The new multimedia art exhibit “Small Worlds” at the Nurture Nature Center has big observations about art and the world.
“We have this wonderful pool of artists that we intersect with, and I thought it would be nice to challenge them,” said Keri Maxfield, the art director of the Nurture Nature Center. “To look at something and notice something that usually goes unnoticed in the regular pressures of your day, to take time to slow down.”
“Small Worlds” features art that “celebrates life and diversity in small spaces,” according to the exhibit description. It features 67 total works from over 30 artists, including paintings, sculpture, photography, pottery, poetry and mixed media works, among others.
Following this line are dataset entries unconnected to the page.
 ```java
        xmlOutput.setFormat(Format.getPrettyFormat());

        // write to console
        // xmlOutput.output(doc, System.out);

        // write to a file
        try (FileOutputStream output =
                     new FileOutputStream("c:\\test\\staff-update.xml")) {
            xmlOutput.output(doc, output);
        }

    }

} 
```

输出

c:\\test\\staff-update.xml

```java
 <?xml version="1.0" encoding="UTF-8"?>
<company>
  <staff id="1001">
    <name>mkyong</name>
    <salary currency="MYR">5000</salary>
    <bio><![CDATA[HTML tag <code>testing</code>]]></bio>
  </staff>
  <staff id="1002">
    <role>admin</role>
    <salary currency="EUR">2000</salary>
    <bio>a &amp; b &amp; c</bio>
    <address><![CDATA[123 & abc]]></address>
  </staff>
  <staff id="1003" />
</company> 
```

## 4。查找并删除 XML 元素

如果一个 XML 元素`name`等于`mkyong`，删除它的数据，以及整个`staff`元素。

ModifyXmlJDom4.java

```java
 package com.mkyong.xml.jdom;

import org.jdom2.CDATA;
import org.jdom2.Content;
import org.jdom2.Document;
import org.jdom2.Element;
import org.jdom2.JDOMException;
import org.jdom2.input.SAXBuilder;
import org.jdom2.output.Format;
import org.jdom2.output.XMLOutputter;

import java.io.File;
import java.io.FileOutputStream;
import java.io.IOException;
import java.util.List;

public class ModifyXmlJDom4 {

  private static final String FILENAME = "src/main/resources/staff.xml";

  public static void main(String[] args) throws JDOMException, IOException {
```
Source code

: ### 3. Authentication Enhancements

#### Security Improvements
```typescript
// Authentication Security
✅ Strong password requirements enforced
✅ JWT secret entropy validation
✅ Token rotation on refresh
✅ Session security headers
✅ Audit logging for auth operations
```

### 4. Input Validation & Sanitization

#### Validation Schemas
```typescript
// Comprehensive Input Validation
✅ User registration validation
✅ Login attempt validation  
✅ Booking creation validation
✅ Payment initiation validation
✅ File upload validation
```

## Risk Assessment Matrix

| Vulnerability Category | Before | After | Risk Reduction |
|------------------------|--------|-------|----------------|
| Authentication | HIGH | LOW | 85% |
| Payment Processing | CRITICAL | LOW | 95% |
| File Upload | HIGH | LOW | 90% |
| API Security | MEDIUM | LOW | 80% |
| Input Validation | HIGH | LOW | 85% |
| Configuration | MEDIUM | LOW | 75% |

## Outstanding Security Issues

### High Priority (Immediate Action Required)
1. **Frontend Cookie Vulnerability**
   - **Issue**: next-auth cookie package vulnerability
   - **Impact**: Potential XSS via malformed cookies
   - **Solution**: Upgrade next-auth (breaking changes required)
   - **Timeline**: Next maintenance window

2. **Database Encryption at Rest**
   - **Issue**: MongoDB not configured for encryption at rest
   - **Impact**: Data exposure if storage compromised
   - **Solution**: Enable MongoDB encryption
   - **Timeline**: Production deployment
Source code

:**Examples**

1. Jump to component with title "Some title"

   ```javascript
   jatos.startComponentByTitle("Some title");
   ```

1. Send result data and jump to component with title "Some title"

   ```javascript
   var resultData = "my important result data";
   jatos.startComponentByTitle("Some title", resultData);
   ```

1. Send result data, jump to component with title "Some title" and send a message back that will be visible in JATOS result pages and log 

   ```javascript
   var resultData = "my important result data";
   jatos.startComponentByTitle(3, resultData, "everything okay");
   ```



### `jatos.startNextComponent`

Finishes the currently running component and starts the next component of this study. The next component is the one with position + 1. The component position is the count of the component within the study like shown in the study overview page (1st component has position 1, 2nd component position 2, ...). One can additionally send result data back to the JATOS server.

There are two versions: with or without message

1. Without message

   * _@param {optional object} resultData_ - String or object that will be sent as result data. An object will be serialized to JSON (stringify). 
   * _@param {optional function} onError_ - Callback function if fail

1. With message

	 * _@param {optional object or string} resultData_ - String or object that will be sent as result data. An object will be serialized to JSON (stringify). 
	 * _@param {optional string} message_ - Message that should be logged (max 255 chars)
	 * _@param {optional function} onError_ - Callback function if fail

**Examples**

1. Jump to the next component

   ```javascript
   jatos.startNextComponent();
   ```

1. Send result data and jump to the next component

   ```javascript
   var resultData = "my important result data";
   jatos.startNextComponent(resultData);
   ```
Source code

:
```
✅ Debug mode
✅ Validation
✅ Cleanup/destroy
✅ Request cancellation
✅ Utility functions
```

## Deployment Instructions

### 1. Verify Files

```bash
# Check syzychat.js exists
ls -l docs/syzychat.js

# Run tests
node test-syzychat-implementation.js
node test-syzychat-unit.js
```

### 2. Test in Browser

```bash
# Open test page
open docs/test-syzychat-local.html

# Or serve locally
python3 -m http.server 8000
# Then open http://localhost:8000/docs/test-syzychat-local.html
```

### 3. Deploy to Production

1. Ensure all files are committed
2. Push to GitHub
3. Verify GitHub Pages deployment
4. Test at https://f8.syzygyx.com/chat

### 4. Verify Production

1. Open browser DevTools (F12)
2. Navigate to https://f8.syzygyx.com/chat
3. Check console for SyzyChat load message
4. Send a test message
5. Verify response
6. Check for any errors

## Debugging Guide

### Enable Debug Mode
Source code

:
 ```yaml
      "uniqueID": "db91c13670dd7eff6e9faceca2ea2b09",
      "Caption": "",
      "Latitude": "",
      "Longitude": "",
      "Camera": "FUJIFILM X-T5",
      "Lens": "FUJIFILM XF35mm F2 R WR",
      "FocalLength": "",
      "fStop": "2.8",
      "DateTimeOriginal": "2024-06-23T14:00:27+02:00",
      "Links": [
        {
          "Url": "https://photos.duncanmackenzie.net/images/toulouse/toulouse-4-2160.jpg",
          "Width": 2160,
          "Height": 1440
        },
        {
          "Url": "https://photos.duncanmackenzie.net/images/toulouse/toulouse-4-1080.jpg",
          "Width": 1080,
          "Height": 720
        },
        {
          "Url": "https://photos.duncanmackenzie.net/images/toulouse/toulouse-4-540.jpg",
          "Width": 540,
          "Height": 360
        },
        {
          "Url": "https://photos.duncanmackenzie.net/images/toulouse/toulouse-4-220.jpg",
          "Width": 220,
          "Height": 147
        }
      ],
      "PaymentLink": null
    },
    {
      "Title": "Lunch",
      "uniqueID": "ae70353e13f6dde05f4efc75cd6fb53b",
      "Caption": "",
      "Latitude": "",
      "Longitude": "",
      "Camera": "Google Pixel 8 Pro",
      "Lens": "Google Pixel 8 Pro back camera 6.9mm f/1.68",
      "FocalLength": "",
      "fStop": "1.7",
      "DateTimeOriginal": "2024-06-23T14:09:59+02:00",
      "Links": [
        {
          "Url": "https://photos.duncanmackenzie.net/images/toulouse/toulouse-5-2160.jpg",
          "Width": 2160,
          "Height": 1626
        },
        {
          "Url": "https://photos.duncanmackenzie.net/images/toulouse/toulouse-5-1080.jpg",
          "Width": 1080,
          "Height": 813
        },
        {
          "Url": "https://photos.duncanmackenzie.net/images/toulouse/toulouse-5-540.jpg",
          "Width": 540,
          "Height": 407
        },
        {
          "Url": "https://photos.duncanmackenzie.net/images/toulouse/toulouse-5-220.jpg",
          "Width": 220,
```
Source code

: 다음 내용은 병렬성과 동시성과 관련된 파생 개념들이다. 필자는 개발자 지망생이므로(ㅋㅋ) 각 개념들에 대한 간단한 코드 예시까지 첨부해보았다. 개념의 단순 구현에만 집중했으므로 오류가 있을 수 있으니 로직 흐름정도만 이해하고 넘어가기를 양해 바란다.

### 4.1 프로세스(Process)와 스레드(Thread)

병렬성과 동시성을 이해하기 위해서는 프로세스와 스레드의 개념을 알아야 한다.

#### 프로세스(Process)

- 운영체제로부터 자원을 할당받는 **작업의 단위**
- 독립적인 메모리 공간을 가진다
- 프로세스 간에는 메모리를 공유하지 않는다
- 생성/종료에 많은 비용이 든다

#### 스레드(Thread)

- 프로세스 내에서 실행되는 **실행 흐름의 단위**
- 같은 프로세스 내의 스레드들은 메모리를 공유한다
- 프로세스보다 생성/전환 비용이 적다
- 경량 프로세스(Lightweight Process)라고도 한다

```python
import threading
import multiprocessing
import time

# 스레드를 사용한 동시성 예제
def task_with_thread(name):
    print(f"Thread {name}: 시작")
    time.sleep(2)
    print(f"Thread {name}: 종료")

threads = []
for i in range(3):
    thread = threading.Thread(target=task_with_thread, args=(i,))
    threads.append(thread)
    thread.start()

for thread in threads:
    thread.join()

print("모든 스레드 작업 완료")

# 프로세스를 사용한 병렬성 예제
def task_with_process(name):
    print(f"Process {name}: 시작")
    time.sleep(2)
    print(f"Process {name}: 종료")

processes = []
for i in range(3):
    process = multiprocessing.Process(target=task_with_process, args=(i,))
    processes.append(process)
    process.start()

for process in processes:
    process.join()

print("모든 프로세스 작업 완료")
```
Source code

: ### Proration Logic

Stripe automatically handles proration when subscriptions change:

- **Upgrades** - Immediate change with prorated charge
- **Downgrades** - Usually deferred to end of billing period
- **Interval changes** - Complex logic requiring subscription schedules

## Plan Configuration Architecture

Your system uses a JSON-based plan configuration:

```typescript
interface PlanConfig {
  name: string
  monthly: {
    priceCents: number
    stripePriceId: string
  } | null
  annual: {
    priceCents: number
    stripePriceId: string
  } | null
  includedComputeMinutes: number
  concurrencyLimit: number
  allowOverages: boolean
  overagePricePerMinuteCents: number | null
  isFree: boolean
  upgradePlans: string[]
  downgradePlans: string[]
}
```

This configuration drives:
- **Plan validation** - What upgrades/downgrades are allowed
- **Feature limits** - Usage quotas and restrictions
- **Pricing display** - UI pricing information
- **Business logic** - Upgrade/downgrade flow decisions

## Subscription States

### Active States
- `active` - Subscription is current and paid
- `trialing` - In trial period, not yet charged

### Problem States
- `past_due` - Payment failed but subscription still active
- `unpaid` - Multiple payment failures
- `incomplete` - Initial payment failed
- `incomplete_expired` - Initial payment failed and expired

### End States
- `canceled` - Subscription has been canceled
Maxfield highlighted the exhibit as a “combination of visual and literary art.”
“Really it’s exciting, a lot of fun,” Maxfield said. “We had at least a dozen artists who have never shown before.”
For mixed media artist Carol Kroll, “Small Worlds” was one of her first experiences displaying her art in Pennsylvania after a recent move.
“I’m inspired by fractal patterns found in nature,” Kroll said. “To me, it says that we’re all connected, from the micro to the macro.”
Her mixed-media piece “Ocean Dreams” was inspired by the patterns of nature. The piece, carved from a gourd, centers a nautilus shell among abstract patterns inspired by ocean waves.
Kroll described nature’s “inherent versatility, its fragility and resilience.”

Poet Abigail Michelini had three poems on display at the exhibit, two of which included stories about her children.
“I think as adults, it’s easy to move through life and sort of whiz by these amazing things that are happening,” Michelini said. “Children are the ones who will really often pay attention and listen. They have the time because they don’t have pushing expectations yet, of ‘I have to get from here to here.’”
“My children call me into those moments of paying attention to the tiny details,” she continued.
Artist Summer Patricella, who had a work of four three-dimensional tiles on display, was similarly inspired by her children. The tiles feature patterns inspired by her son’s love of insects and her love of native gardening.
“My older son has autism, and he’s mostly non-verbal,” Patricella said. “He’s now 12, but throughout his life, he has very much so taught me how to slow down and be more observant, especially in nature.”
“Small wonders was definitely something that connected with me because of what he has taught me and what he has brought into my life,” Patricella said of the exhibit theme.

Artist Maryann Riker had ten watercolor paintings featured from her “Pollinators” collection, portraying vital pollinators including bees, bugs, birds and even a fruit bat. The works are, in Riker’s words, “smaller-than-life,” measuring only one square inch each.
“These are little things that are so important to our world,” Riker said. “If we didn’t have them, it wouldn’t exist.”
Riker took up watercolor painting during the pandemic when the school district she worked for closed down. Her love of painting nature came from her other pandemic hobby, gardening.
“That really taught me and inspired me to create these little objects. It was a real learning experience, and it gave me so much more of an appreciation for the environment,” Riker said about gardening.
For Maxfield and the Nurture Nature Center, that’s what the “Small Worlds” exhibit is all about.
“Really we do a lot of outreach here, trying to get people to really observe and connect with the natural world,” Maxfield said.
The exhibit opened to the public in a reception on Jan. 17 and will run through March 28.